Single by Morgan Wallen

from the album One Thing at a Time
- Released: June 26, 2023
- Genre: Country rock; Southern rock;
- Length: 3:05
- Label: Big Loud; Republic; Mercury;
- Songwriters: Morgan Wallen; Ernest Keith Smith; Ryan Vojtesak; Gregg Allman; Robert Kim Payne;
- Producer: Joey Moi

Morgan Wallen singles chronology
| "One Thing at a Time" (2023) | "Everything I Love" (2023) | "Stand by Me" (2023) |

Lyric video
- "Everything I Love" on YouTube

= Everything I Love (Morgan Wallen song) =

"Everything I Love" is a song co-written and recorded by American country music singer Morgan Wallen. It was released on June 26, 2023, as the fifth single from his third studio album One Thing at a Time.

==Content==
Taste of Country writer Carena Liptak referred to the song as "a heartbreak ballad with honky-tonk leanings, and plenty of references to trucks, whiskey and back roads".
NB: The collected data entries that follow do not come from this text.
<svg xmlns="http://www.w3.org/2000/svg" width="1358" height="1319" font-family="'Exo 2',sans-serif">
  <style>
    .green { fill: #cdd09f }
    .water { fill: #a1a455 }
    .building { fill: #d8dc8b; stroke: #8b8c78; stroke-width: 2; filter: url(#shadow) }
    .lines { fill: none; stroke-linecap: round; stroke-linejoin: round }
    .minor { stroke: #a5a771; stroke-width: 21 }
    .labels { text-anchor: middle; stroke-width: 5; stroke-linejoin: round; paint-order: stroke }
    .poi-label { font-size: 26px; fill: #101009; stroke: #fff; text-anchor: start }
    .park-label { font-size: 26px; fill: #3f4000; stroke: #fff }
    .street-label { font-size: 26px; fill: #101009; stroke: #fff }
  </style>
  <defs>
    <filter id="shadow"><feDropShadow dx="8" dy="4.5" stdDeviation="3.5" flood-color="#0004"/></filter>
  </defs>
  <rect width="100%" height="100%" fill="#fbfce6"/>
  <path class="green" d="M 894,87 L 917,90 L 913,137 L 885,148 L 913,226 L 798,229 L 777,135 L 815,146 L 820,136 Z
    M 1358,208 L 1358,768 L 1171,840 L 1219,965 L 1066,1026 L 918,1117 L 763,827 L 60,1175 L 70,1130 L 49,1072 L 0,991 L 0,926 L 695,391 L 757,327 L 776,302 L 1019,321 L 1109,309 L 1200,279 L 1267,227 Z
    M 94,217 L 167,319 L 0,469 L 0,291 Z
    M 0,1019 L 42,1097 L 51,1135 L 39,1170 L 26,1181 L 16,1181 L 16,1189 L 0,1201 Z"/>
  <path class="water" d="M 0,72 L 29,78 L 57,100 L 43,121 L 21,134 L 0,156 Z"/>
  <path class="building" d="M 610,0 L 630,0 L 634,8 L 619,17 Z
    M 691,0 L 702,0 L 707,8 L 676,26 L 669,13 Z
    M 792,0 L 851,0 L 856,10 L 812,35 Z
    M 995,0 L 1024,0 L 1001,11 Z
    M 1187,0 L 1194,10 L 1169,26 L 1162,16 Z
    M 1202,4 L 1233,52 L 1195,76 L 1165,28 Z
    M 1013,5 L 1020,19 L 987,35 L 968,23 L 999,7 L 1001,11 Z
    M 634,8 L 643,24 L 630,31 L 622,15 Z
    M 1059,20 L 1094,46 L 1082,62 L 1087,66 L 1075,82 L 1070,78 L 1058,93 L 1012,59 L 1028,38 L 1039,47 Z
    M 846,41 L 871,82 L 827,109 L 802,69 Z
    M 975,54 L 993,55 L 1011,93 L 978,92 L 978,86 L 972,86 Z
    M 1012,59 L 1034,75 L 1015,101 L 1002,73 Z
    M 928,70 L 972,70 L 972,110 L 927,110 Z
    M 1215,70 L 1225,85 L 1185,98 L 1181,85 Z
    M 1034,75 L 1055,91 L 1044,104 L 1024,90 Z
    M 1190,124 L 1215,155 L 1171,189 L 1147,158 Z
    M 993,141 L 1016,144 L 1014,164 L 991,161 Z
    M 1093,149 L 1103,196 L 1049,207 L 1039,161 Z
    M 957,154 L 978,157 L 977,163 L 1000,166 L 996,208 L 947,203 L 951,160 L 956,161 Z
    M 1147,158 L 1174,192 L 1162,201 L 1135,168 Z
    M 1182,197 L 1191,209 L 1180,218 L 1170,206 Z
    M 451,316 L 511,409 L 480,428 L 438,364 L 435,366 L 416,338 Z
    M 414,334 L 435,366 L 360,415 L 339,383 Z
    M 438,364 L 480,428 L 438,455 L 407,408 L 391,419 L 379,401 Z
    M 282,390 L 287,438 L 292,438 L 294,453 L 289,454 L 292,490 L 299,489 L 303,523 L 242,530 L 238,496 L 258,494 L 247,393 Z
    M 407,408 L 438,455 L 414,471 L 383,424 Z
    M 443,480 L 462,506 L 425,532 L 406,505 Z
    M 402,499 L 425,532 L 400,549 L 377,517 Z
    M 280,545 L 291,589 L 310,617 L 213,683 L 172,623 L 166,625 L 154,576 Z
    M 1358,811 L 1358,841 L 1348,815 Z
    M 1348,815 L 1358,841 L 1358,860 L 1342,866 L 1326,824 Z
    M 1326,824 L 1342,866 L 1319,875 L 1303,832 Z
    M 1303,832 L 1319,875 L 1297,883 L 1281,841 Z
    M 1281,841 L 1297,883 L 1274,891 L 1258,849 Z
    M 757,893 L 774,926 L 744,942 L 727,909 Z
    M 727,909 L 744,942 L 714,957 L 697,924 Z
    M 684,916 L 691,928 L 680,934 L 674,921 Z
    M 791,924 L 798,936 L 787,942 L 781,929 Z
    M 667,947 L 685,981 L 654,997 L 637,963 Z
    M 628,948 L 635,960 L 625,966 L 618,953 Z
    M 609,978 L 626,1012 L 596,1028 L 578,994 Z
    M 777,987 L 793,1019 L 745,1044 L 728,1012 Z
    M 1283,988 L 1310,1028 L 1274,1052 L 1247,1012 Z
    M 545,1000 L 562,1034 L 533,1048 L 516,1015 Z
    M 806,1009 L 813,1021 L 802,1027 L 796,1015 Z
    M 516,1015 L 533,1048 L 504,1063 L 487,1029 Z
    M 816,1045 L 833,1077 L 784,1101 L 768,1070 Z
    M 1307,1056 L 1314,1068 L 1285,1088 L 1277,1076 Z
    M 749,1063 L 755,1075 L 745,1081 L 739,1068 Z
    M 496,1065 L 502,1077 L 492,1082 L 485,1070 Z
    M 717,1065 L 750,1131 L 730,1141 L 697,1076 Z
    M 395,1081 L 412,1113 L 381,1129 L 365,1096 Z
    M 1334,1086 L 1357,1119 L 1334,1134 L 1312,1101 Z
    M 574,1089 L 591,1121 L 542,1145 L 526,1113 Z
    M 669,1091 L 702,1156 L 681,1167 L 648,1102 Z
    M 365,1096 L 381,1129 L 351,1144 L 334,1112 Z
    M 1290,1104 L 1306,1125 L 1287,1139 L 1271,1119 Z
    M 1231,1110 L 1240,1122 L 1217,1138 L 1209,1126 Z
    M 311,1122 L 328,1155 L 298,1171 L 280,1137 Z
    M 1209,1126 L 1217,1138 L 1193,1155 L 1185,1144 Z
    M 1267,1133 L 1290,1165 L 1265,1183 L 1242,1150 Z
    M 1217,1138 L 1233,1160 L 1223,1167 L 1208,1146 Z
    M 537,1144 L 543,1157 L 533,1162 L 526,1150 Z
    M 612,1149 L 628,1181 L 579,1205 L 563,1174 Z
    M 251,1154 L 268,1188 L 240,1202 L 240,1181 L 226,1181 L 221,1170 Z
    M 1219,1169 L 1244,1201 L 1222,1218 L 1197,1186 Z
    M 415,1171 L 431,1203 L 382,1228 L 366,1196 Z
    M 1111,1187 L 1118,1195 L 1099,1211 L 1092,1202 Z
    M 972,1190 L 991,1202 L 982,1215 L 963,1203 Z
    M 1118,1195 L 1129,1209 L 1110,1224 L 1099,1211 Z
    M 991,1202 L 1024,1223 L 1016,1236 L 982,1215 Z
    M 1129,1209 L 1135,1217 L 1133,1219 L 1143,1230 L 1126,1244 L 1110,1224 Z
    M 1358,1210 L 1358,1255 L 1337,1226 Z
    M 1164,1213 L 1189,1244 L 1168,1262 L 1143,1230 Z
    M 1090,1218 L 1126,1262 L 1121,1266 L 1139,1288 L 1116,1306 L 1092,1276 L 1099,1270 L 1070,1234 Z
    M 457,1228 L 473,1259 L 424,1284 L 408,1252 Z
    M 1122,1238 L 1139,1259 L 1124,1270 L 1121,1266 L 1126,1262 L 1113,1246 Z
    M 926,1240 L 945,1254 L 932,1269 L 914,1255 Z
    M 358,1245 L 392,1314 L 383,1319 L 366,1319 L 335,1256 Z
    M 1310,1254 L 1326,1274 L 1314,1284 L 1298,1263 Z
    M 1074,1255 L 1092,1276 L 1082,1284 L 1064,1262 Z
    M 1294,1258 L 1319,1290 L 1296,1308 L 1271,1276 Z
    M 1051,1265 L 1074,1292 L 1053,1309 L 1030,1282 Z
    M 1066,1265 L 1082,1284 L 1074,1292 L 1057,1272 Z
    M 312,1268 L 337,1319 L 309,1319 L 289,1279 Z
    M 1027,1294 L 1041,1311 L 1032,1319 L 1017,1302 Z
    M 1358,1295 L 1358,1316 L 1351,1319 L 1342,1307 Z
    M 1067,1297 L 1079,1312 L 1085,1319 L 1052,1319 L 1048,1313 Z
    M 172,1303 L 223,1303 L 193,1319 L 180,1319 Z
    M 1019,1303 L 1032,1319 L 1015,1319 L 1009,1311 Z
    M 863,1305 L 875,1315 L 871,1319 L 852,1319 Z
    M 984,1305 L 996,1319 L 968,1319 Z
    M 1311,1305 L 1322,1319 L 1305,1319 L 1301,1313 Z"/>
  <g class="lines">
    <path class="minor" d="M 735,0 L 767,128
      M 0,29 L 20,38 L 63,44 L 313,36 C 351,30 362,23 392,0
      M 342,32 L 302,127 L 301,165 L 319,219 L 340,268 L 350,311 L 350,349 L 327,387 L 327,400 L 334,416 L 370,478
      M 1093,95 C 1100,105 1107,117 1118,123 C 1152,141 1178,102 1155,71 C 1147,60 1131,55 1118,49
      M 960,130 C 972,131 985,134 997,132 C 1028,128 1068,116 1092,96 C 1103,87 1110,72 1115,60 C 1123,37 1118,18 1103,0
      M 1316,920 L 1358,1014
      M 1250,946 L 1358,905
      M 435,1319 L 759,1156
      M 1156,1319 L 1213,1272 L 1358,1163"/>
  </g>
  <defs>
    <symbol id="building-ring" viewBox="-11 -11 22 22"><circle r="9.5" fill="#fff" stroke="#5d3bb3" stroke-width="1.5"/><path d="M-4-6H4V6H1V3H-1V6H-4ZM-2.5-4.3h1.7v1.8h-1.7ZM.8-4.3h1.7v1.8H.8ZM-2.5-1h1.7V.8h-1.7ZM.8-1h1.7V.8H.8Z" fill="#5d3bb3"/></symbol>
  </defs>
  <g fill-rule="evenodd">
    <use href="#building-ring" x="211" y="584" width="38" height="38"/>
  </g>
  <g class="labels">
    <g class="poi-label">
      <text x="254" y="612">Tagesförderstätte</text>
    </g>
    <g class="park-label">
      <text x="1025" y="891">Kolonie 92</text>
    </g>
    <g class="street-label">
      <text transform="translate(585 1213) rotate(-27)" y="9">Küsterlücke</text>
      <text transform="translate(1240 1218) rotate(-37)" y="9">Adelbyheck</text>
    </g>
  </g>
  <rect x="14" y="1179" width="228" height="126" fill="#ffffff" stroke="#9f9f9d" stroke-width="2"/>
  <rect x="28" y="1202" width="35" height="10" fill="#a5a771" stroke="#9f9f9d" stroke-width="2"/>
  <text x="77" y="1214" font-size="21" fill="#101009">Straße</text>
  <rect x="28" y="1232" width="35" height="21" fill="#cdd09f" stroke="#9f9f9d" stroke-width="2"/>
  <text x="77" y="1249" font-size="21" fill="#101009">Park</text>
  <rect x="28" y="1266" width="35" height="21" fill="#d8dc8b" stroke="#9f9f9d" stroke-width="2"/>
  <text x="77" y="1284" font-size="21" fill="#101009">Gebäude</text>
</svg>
Wallen co-wrote the song with Ernest Keith Smith, Charlie Handsome (credited as Ryan Vojtesak), and Ashley Gorley. As the song also contains an interpolation of "Midnight Rider" by the Allman Brothers Band, that song's co-writers Gregg Allman and Robert Kim Payne are also credited as co-writers.

==Charts==

===Weekly charts===

Weekly chart performance for "Everything I Love"
| Chart (2023) | Peak position |
|---|---|
| Canada Hot 100 (Billboard) | 15 |
| Canada Country (Billboard) | 1 |
| Global 200 (Billboard) | 34 |
| US Billboard Hot 100 | 14 |
| US Country Airplay (Billboard) | 3 |
| US Hot Country Songs (Billboard) | 7 |

===Year-end charts===

2023 year-end chart performance for "Everything I Love"
| Chart (2023) | Position |
|---|---|
| Canada (Canadian Hot 100) | 75 |
| US Billboard Hot 100 | 56 |
| US Country Airplay (Billboard) | 48 |
| US Hot Country Songs (Billboard) | 13 |

2024 year-end chart performance for "Everything I Love"
| Chart (2024) | Position |
|---|---|
| US Country Airplay (Billboard) | 51 |
| US Hot Country Songs (Billboard) | 81 |

== Certifications ==

| Region | Certification | Certified units/sales |
| Australia (ARIA) | Gold | 35,000^{‡} |
| United States (RIAA) | 2× Platinum | 2,000,000^{‡} |
^{‡} Sales+streaming figures based on certification alone.